And to think it was originally called the AFL-NFL World Championship Game. Rolls right off the tongue, doesn’t it?
That was back in 1967, when the Green Bay Packers and Kansas City Chiefs faced off in what we now refer to as Super Bowl I. The Packers won, 35-10. The halftime show featured two college marching bands. And there were only 61,946 spectators in the stands, hardly a sell-out in the Los Angeles Coliseum.
It was the Chiefs’ owner, Lamar Hunt, who first used the term “Super Bowl.” He coined the name in 1966 during merger meetings between the AFL and NFL. In a letter to NFL commissioner Pete Rozelle, Hunt wrote, “I have kiddingly called it the ‘Super Bowl,’ which obviously can be improved upon.” It wasn’t, and today Super Bowl Sunday is part of the American vernacular. The game attracts more than 100 million TV viewers worldwide.

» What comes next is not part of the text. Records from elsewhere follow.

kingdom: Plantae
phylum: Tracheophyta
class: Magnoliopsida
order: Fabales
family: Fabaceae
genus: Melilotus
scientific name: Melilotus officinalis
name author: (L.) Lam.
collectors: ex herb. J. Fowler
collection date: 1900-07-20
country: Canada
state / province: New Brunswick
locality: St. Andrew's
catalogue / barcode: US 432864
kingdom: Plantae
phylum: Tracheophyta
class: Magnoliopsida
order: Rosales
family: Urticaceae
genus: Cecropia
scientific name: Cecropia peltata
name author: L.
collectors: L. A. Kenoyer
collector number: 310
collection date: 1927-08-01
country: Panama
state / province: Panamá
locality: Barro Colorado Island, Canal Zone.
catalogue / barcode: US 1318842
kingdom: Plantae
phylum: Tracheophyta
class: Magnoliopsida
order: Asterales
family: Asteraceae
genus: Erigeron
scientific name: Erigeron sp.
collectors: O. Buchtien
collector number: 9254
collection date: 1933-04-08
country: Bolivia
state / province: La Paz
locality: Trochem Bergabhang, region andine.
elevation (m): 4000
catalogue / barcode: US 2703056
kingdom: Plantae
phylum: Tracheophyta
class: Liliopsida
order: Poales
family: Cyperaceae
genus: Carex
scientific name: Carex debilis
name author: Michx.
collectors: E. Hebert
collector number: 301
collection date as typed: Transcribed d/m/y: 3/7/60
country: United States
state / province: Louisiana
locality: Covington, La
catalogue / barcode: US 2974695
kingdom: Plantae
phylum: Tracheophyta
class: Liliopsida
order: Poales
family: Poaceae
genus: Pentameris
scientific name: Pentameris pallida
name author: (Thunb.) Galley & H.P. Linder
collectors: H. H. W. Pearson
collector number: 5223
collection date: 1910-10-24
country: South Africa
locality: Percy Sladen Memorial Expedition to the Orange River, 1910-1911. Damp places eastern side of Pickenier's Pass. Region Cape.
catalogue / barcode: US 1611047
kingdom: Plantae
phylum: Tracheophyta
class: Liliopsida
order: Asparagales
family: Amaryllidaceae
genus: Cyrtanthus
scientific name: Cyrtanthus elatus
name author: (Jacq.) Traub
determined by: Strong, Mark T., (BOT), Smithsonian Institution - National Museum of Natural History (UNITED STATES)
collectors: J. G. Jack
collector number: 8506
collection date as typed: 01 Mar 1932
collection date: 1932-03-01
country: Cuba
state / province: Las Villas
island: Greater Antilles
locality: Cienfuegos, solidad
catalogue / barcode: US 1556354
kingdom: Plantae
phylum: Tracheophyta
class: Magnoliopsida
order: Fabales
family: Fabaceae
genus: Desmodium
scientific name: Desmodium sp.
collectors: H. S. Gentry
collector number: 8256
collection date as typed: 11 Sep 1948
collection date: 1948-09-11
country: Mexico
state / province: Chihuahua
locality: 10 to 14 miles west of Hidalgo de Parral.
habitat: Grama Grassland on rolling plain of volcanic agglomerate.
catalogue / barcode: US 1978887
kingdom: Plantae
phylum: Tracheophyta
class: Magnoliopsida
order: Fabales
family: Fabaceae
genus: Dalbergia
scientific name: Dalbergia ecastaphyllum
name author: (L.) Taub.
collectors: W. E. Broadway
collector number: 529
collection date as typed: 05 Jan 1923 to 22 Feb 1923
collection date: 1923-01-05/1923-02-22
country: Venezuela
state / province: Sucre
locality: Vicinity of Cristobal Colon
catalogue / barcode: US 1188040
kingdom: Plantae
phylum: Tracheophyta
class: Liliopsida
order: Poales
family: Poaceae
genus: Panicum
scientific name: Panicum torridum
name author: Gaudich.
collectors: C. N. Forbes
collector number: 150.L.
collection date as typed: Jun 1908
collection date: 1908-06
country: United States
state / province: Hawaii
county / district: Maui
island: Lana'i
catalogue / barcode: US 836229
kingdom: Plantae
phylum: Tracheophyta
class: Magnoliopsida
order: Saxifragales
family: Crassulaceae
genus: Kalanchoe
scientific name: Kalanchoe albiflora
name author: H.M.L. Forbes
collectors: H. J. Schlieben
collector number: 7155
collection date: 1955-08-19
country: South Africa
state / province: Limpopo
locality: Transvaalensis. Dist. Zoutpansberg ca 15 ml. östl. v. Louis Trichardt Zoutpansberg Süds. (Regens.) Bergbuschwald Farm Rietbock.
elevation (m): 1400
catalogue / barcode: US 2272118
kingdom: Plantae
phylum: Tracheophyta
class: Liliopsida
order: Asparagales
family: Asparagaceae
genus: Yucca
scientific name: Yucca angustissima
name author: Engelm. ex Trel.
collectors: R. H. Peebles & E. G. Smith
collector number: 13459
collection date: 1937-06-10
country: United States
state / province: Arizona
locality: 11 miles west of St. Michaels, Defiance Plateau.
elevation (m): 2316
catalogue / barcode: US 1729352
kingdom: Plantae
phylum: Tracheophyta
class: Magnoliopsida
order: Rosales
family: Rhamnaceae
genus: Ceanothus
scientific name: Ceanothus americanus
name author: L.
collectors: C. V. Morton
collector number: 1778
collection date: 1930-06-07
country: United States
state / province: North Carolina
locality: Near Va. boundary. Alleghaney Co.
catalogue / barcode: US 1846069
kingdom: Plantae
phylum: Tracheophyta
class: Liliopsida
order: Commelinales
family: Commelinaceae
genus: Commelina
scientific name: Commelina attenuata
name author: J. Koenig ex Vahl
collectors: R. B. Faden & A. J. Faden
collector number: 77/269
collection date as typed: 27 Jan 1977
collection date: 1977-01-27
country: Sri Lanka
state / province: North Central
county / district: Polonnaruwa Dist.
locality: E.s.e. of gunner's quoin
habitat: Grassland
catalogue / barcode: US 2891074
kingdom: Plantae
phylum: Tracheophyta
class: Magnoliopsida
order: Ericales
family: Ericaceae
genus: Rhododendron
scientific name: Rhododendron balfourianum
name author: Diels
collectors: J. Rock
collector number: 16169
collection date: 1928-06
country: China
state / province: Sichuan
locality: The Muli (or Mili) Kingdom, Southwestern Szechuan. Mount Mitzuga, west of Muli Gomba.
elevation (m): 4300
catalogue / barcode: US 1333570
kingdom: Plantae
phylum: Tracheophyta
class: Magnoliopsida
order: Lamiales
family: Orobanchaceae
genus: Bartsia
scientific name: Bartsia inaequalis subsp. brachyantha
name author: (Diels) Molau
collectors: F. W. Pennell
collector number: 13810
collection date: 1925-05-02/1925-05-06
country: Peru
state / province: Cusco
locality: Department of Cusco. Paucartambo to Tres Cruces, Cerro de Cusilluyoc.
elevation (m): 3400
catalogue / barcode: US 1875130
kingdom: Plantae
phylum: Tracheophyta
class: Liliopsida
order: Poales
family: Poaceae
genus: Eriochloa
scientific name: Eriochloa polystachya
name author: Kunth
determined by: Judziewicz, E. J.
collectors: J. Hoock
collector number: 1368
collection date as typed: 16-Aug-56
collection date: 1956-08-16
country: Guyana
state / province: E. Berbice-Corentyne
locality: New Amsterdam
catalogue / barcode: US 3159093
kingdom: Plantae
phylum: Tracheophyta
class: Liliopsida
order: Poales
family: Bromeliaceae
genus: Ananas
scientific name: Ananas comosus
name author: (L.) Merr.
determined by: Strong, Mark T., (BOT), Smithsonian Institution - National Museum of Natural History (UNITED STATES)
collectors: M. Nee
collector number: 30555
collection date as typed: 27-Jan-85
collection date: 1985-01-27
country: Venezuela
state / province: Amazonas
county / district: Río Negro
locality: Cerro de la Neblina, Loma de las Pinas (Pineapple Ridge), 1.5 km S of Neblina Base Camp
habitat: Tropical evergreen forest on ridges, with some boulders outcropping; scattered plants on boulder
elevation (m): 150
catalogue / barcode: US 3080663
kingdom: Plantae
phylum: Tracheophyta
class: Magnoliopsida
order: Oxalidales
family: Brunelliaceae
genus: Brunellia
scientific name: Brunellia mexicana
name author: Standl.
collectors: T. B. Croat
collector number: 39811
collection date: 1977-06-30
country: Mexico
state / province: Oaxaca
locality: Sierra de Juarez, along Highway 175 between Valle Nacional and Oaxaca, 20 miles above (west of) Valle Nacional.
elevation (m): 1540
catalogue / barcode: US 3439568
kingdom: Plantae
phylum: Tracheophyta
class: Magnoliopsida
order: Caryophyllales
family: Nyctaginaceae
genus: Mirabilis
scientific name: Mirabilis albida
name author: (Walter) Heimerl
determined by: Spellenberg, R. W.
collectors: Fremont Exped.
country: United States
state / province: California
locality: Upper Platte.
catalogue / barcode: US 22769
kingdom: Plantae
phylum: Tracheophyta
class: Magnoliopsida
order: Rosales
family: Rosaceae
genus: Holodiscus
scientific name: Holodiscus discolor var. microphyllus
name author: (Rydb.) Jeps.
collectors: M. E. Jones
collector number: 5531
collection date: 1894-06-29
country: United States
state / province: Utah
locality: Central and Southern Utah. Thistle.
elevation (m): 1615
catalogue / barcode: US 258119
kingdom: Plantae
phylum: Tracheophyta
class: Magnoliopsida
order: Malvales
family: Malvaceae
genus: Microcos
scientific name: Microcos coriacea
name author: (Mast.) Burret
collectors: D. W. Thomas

Hunt got it right with “super,” the Latin adverb and preposition that means “above, over, on the top of.” Probably seemed a bit grandiose for that first game in 1967, only to be further inflated two years later with the introduction of Roman numerals in the name. But in Super Bowl III, Joe Willie Namath made good on his brash prediction that his Jets would beat the highly favored Colts, sprinkling pixie dust on the event and launching it toward its place today as an unofficial national holiday.